22.10.2006 23 °C
[b]22ND October 2006
Rome, city centre
My flat (C/O Marini, Via Volturno, 7, scala A,00185 Rome, Italy)b]
Yup, you will notice that more than a month has passed since I arrived, and Yup I’m still in Rome. You also may notice that my address has changed and you may be delighted to know that this flat has WINDOWS.
So much to say, but where to begin. Hmmm. Ok
Why haven’t I blogged?
The reasons are threefold:
1. Been having to much fun
2. Since I’m still in Rome, I’m doing a desk job – not as exciting to write about as you may imagine
3. I have been informed of my responsibilities as an International Civil Servant
Number 3 may require some more explanation: apparently even though they don’t pay me, I work for the UN now, and signed an oath on a bit of paper. This states that I will be loyal to the UN and not harm it. At first I thought that having to hold back from criticism would make writing much less fun… but now, after much deliberation, I’ve decided that loyalty doesn’t mean keeping silent in the face of problems, because that doesn’t result in change and improvement. But more practically, I’m just going to take the link to my blog off the bottom of my email.
Reading back it makes it look as if I’m about to say some horrific things about FAO, but in fact, I’m not. It’s a great place, but like any beaurocracy, it has its issues.
The main criticism that most of my young colleagues have, would be that internal communication and coordination within the enormous building has room for improvement (I think that’s how teachers used to describe my behaviour on school report cards… unlike my twin brother who was a model pupil, a delight to teach, with such tidy handwriting – sorry I’m diverting. Rant over). Yup, 3000 people not all working in perfect harmony.
We have all experienced a scenario, that we’ve been working on a project or a report for a couple of months and banging our heads against brick walls in search of key materials, data, expertise etc. Then, quite by chance, over a coffee someone will mention: “Oh, but Andrea Marinari does/did/tried/is the world expert on that”. It turns out that some guy who may be in the same corridor, or 5 floors away has something almost exactly identical to what we’re trying to achieve. He may have finished it, he may still be doing it, he may have given up, but he will have some good advice.
It can be quite frustrating, but at my stage I’m being philosophical and seeing it all as a learning experience.
The key thing learnt it that at FAO you should NEVER underestimate the importance of COFFEE breaks. They are not breaks! I consider them to be one of the most important parts of my days work.
So many of you have asked me, WHAT DO I DO?
Well, task one is of course to have coffee breaks.
Coffee in Italy is not like coffee the UK.
Task two is therefore to decide which of the 20 different types of coffee is desired - a big problem for us new people.
Café lungo machiatto
Café lungo scumatto
Café late (not to be confused with a late, which is a glass of milk)

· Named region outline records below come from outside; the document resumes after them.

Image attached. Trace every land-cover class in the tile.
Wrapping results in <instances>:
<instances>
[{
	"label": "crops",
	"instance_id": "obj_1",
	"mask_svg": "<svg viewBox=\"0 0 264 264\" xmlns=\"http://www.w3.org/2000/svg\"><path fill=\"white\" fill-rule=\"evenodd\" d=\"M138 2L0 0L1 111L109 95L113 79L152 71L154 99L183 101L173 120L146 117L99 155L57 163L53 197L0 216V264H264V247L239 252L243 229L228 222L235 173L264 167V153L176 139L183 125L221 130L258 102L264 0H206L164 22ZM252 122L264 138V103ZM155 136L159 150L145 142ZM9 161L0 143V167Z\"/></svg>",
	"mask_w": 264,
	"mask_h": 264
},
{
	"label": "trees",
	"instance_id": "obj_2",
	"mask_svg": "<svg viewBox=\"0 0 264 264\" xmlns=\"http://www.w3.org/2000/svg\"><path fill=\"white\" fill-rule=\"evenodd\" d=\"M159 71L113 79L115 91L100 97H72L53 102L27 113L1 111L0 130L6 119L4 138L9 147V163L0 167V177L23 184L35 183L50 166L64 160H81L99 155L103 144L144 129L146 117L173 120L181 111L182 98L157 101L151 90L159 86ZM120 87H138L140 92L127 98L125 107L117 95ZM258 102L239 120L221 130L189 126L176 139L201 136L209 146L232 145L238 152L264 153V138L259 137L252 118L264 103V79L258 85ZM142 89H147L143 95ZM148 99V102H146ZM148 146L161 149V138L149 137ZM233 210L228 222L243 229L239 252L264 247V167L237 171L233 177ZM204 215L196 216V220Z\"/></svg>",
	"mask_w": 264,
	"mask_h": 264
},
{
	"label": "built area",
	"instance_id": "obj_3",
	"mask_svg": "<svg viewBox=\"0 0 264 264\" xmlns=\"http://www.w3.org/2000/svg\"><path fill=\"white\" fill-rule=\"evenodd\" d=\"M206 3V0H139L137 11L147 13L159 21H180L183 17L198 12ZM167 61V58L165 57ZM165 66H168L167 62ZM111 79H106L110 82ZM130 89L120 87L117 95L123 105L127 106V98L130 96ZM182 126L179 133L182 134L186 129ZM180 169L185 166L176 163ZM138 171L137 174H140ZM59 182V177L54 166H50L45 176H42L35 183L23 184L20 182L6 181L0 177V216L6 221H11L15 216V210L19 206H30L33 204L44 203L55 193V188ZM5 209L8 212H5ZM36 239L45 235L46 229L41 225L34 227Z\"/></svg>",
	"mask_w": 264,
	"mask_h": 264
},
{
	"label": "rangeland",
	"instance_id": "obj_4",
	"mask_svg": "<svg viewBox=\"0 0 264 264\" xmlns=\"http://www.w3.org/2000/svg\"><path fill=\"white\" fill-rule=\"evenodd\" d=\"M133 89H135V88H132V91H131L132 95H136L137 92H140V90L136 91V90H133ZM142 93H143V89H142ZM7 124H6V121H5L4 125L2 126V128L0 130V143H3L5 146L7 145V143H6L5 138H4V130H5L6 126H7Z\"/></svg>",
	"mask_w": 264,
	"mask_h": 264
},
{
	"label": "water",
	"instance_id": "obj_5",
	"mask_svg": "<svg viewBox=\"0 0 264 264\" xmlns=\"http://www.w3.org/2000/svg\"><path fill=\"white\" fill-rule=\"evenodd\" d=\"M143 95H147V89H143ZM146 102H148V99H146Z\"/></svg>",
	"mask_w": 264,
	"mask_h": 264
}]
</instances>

Café Americano (what british people drink and considered the lowest form of dirty water available)
All of those can be caldo (hot) or fretto (cold), with or without an Italian or French Croissant (French is much better though).
If you’re female and your coffee has milk in it, then the barman will draw a white heart in the dark coffee with your milk.
Tea is an option, but the stuff they have here in Italy is foul. And they seem to think it should be prepared with water which isn’t quite boiling, so as to stop the oxygen leaving the water… I don’t know why.
One guideline to picking coffees. Italians consider that it is appropriate to have some fat in the morning, therefore a milky coffee (Café Late or Cappuccino) is the correct choice before lunch. Immediately following lunch it should really be one of the espresso varieties… Café, Café lungo that may have a little milk in (machiatto). But after that, it is considered obscene to have any fat with your beverage.
Another important point to remember for those of us used to drinking British Coffee, is that an espresso variety of coffee doesn’t actually have much liquid in it. So in the hot Italian climate, it is important to supplement liquid intake with water in between coffee breaks. Otherwise you’ll get dehydrated and do the rest of your days work, and nights play, badly.
Hmmm, I’ve written enough now.
I’ll try to get back on soon to tell you more about what I do, when not choosing coffee.